National Insurance 2010

Published / Last Updated on 04/12/2013

National Insurance 2010

by Ashley Clark, Director - Narch 2010

NATIONAL INSURANCE CONTRIBUTIONS (NICs)

This is becoming a real “stealth” tax. In the March 2009 Budget the Government announced an increase in NICs of 0.5% for employees and employers and in the surcharge with effect from 6 April 2011. It was announced in the 2009 Pre-Budget Report that these NIC rates are now each scheduled to go up by 1% (instead of 0.5%) to 12% (employee) and 13.8% (employer). Employees will also pay a 2% surcharge on earnings above the upper earnings limit.

For those employees who will be affected by this increased national insurance burden (and are not caught by the new high income excess relief tax charge) salary sacrifice pension arrangements remain attractive. These enable the employee to sacrifice salary (and so save NICs) and, in return, the employer will make a pension contribution of the sacrificed salary plus some or all of the saved NICs.

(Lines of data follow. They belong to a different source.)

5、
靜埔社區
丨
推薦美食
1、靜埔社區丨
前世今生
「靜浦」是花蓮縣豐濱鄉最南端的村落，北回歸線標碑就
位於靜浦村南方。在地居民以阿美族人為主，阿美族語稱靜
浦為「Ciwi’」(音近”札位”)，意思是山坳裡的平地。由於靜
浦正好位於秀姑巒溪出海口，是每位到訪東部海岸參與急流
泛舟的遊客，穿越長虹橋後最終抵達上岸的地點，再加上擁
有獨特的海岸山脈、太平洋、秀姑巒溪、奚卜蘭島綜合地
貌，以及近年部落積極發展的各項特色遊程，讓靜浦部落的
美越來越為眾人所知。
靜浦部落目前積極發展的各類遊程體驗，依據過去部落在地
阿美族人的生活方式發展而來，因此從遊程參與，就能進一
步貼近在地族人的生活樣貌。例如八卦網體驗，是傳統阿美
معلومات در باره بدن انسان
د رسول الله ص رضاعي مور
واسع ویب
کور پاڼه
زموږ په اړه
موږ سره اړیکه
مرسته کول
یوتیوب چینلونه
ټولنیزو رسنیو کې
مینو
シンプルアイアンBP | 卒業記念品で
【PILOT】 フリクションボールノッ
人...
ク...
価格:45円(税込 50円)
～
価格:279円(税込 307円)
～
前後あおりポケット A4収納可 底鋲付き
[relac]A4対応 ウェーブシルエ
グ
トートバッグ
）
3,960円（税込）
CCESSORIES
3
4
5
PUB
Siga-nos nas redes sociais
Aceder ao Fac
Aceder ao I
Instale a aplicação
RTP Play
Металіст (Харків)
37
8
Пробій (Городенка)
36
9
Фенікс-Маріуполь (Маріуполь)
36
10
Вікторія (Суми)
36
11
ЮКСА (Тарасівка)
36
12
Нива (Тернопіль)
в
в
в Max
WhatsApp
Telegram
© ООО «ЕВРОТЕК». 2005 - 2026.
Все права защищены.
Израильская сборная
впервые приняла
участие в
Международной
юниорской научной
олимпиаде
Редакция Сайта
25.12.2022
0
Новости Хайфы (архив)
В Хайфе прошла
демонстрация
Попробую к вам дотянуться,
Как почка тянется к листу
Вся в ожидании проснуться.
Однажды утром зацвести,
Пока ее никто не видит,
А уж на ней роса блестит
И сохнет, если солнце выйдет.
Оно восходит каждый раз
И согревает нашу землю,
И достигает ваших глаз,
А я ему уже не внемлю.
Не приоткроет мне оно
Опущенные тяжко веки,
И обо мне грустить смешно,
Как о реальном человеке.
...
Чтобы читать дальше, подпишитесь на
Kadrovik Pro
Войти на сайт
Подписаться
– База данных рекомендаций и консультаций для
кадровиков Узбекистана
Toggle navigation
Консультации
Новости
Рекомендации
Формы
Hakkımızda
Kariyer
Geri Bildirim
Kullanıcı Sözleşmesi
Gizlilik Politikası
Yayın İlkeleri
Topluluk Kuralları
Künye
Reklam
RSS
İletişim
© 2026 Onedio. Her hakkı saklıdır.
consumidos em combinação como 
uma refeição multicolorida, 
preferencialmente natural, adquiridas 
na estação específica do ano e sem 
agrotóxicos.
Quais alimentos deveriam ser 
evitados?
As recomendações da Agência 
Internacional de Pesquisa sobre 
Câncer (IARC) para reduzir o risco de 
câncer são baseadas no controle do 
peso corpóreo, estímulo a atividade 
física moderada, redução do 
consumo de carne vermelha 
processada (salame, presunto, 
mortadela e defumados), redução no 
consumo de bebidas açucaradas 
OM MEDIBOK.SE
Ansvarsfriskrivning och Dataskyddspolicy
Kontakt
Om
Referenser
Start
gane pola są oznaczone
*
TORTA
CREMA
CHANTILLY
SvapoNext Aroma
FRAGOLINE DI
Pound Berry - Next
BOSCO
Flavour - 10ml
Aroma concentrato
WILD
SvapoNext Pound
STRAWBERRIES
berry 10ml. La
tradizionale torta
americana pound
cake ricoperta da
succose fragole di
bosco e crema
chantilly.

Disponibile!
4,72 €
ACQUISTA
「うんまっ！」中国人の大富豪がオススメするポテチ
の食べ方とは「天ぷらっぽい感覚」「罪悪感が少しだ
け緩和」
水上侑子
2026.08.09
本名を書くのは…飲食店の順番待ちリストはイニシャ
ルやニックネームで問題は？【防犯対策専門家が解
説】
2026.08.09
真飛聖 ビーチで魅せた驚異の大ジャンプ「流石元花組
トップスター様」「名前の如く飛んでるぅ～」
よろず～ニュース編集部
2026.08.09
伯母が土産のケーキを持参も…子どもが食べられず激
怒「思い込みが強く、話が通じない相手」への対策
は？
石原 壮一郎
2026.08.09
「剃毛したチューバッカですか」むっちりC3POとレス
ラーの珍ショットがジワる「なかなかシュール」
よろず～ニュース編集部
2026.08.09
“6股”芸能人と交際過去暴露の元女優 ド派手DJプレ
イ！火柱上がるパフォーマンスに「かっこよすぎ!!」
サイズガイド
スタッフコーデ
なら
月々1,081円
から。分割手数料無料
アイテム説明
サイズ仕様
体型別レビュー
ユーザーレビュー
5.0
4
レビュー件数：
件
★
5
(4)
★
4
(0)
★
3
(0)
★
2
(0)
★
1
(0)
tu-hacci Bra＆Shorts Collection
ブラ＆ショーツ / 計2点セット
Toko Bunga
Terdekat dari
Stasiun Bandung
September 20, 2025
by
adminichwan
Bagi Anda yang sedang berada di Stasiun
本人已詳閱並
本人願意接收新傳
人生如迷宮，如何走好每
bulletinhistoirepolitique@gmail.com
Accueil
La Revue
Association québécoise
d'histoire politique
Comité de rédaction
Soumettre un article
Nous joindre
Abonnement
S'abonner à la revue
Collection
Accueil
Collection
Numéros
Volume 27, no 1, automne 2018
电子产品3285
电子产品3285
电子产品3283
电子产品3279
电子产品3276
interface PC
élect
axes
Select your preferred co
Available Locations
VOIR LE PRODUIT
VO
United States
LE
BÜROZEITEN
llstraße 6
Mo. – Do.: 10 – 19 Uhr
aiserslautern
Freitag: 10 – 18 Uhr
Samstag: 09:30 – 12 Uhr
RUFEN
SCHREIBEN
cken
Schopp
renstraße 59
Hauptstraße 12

It is important that the arrangement is established correctly in order to get the desired fiscal consequences. Also it is important to note that the reduction in salary can have other consequences – for example, the individual’s salary is reduced for other purposes including pension benefit entitlement and calculating the maximum mortgage available. Given the Government’s drive to produce more revenue, salary sacrifice arrangements are likely to have a limited shelf life so people should make the most of them while they can.